WebSailor-V2:通过合成数据与可扩展强化学习弥合与专有代理的鸿沟
WebSailor-V2: Bridging the Chasm to Proprietary Agents via Synthetic Data and Scalable Reinforcement Learning
September 16, 2025
作者: Kuan Li, Zhongwang Zhang, Huifeng Yin, Rui Ye, Yida Zhao, Liwen Zhang, Litu Ou, Dingchu Zhang, Xixi Wu, Jialong Wu, Xinyu Wang, Zile Qiao, Zhen Zhang, Yong Jiang, Pengjun Xie, Fei Huang, Jingren Zhou
cs.AI
摘要
超越人類認知局限代表著大型語言模型(LLM)訓練中的一個關鍵前沿。專有的代理系統如DeepResearch已在極其複雜的資訊搜尋基準測試(如BrowseComp)上展現出超乎人類的能力,這是一項先前無法達成的成就。我們認為,其成功關鍵在於開源模型所缺乏的一種精妙推理模式:在探索廣闊資訊領域時,系統性地降低極端不確定性的能力。基於這一洞見,我們推出了WebSailor,這是一套完整的後訓練方法論,旨在培養這一關鍵能力。我們的方法包括通過結構化採樣與資訊模糊化生成新穎的高不確定性任務、RFT冷啟動,以及一種高效的代理強化學習訓練算法——複製採樣策略優化(DUPO)。憑藉這一整合流程,WebSailor在複雜的資訊搜尋任務中顯著超越了所有開源代理,與專有代理的表現相當,縮小了能力差距。
English
Transcending human cognitive limitations represents a critical frontier in
LLM training. Proprietary agentic systems like DeepResearch have demonstrated
superhuman capabilities on extremely complex information-seeking benchmarks
such as BrowseComp, a feat previously unattainable. We posit that their success
hinges on a sophisticated reasoning pattern absent in open-source models: the
ability to systematically reduce extreme uncertainty when navigating vast
information landscapes. Based on this insight, we introduce WebSailor, a
complete post-training methodology designed to instill this crucial capability.

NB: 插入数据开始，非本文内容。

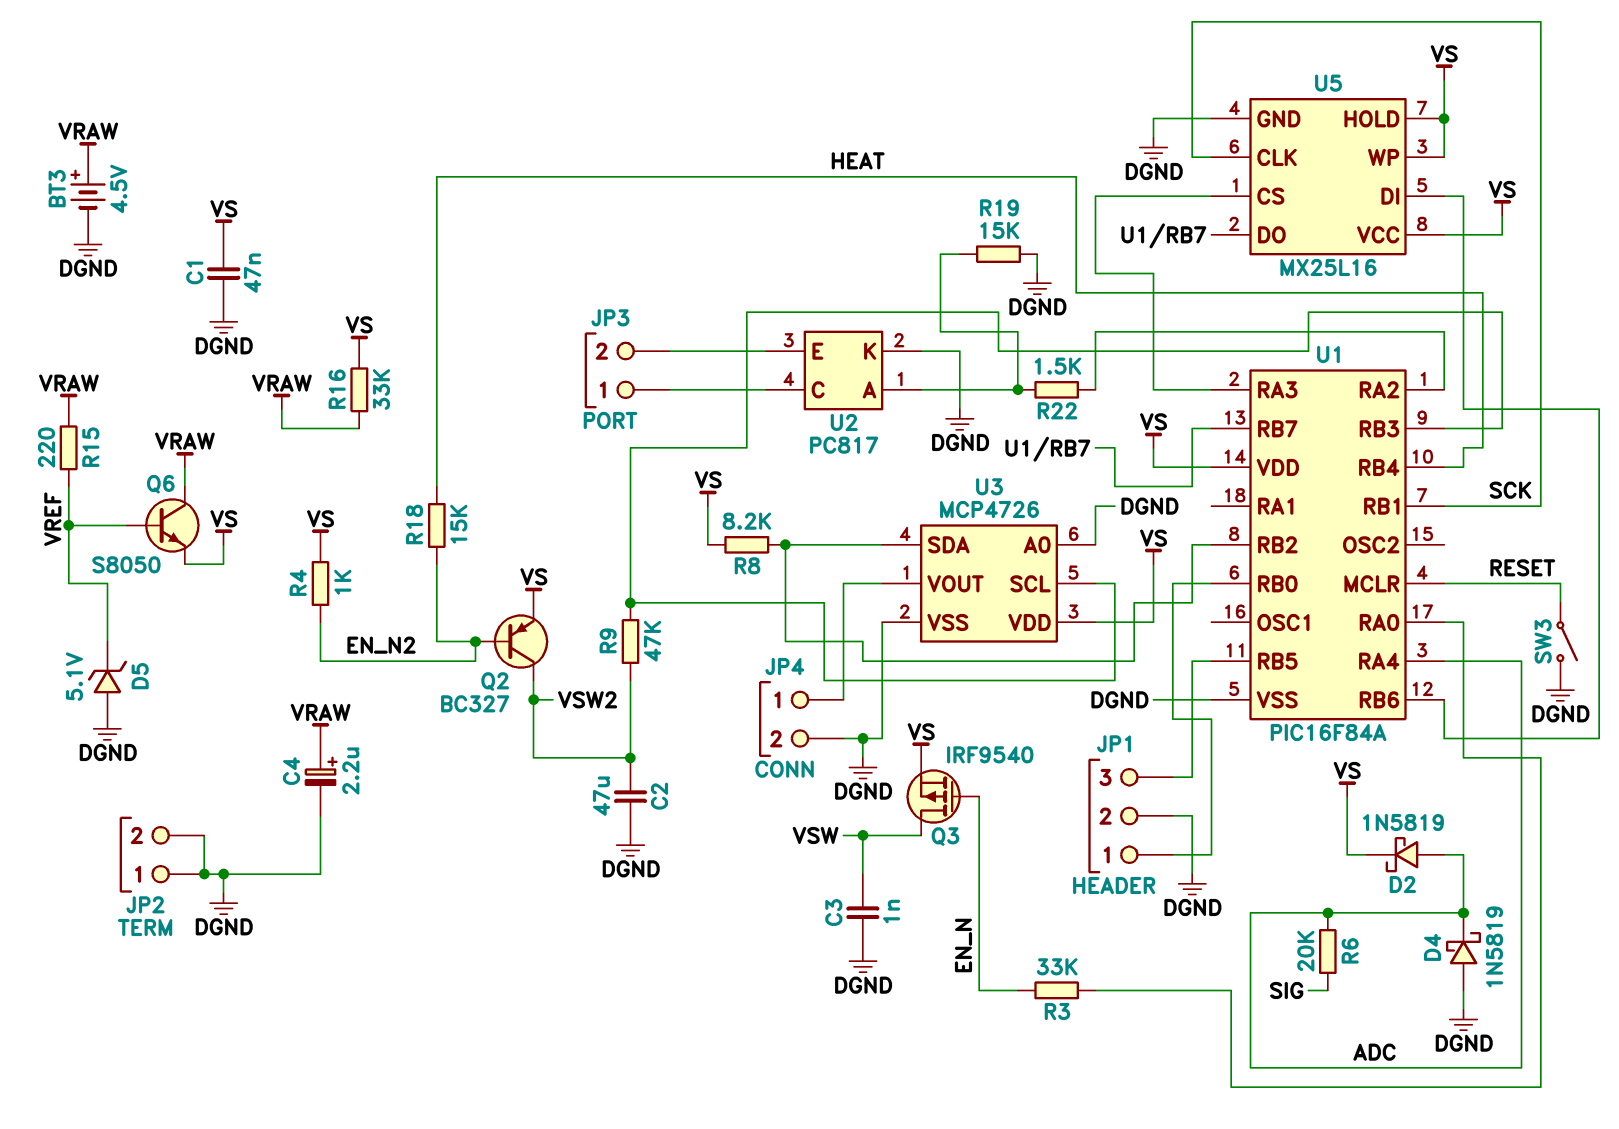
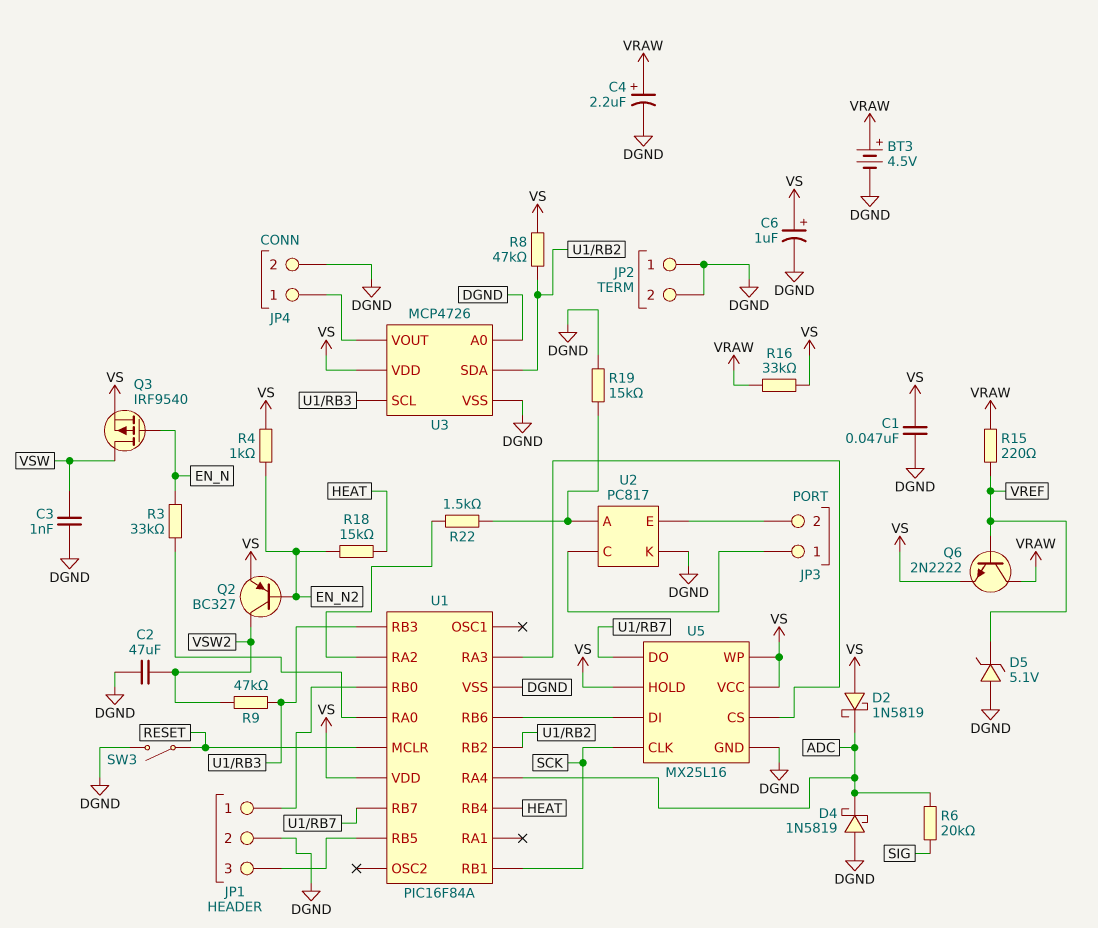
C6: none -> 1uF (plus VS, minus DGND)
D2: schottky 1N5819 (A ADC, K VS) -> schottky 1N5819 (A VS, K ADC)
Q6: NPN S8050 (B VREF, C VRAW, E VS) -> NPN 2N2222 (B VREF, C VRAW, E VS)
R8: 8.2k (U1/RB2, VS) -> 47k (U1/RB2, VS)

Our approach involves generating novel, high-uncertainty tasks through
structured sampling and information obfuscation, RFT cold start, and an
efficient agentic RL training algorithm, Duplicating Sampling Policy
Optimization (DUPO). With this integrated pipeline, WebSailor significantly
outperforms all open-source agents in complex information-seeking tasks,
matching proprietary agents' performance and closing the capability gap.